--- Task material ---

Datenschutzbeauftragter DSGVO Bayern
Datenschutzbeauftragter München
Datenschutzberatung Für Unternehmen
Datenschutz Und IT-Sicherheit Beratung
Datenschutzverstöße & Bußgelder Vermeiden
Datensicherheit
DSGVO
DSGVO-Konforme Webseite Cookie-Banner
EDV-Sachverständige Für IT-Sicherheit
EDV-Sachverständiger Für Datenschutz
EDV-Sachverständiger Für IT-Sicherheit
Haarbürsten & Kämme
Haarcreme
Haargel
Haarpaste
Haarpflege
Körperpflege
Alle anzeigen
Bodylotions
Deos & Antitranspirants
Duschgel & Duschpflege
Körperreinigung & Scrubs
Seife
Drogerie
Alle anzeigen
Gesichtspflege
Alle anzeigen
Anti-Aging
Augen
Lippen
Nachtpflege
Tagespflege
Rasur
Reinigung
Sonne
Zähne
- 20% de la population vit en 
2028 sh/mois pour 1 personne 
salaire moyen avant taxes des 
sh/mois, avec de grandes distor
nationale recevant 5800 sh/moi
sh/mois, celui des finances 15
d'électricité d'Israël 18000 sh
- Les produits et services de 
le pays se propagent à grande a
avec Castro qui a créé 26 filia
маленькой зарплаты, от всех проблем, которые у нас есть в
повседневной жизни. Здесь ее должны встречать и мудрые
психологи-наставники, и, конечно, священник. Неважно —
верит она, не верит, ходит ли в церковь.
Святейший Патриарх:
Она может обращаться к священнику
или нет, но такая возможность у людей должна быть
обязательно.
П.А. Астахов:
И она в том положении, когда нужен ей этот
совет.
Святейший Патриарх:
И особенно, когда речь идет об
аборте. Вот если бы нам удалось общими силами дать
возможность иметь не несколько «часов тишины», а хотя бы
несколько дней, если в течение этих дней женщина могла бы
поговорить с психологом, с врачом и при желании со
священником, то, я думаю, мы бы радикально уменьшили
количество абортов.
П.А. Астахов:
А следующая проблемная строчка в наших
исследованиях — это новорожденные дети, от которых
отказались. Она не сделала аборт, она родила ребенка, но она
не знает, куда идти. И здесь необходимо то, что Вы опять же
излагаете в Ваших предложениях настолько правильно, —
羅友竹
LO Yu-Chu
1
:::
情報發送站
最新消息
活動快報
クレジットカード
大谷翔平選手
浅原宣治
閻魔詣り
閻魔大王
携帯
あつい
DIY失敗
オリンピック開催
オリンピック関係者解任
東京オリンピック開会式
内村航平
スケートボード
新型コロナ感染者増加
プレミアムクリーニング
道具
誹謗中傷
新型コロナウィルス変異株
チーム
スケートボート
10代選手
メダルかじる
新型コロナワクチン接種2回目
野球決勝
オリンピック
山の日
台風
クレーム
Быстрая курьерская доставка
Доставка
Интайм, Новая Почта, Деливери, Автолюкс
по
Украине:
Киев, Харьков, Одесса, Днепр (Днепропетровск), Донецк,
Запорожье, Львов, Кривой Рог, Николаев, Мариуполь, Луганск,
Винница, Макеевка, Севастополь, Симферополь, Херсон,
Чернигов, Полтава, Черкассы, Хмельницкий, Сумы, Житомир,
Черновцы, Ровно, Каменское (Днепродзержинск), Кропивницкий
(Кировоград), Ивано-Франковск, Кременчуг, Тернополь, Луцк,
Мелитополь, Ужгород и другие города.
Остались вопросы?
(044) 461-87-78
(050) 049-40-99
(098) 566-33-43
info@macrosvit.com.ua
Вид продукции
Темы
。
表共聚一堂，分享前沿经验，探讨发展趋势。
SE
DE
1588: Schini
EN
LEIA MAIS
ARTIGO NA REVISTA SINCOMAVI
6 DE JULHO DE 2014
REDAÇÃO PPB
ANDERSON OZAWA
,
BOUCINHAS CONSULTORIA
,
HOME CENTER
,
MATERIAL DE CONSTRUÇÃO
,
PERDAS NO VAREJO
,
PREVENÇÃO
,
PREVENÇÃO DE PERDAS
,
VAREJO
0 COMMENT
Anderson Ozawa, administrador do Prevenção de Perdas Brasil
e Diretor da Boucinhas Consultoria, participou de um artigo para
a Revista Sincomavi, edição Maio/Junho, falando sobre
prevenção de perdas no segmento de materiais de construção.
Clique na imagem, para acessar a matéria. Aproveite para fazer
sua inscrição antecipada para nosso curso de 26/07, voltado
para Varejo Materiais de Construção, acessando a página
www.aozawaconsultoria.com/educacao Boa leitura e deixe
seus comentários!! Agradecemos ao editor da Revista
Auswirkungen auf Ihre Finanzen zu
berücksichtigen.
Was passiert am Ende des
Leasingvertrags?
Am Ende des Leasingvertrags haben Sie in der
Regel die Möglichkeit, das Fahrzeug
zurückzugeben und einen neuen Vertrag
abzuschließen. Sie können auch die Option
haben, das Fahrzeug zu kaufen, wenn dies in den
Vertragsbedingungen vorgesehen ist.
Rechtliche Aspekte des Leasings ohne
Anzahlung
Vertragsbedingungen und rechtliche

---

• [Problem to work on]: Retype exactly the lines of the data above, starting at its first line and finishing with the line that has "2028 sh/mois pour 1 personne" in it.

• [Task answer]:
Datenschutzbeauftragter DSGVO Bayern
Datenschutzbeauftragter München
Datenschutzberatung Für Unternehmen
Datenschutz Und IT-Sicherheit Beratung
Datenschutzverstöße & Bußgelder Vermeiden
Datensicherheit
DSGVO
DSGVO-Konforme Webseite Cookie-Banner
EDV-Sachverständige Für IT-Sicherheit
EDV-Sachverständiger Für Datenschutz
EDV-Sachverständiger Für IT-Sicherheit
Haarbürsten & Kämme
Haarcreme
Haargel
Haarpaste
Haarpflege
Körperpflege
Alle anzeigen
Bodylotions
Deos & Antitranspirants
Duschgel & Duschpflege
Körperreinigung & Scrubs
Seife
Drogerie
Alle anzeigen
Gesichtspflege
Alle anzeigen
Anti-Aging
Augen
Lippen
Nachtpflege
Tagespflege
Rasur
Reinigung
Sonne
Zähne
- 20% de la population vit en 
2028 sh/mois pour 1 personne 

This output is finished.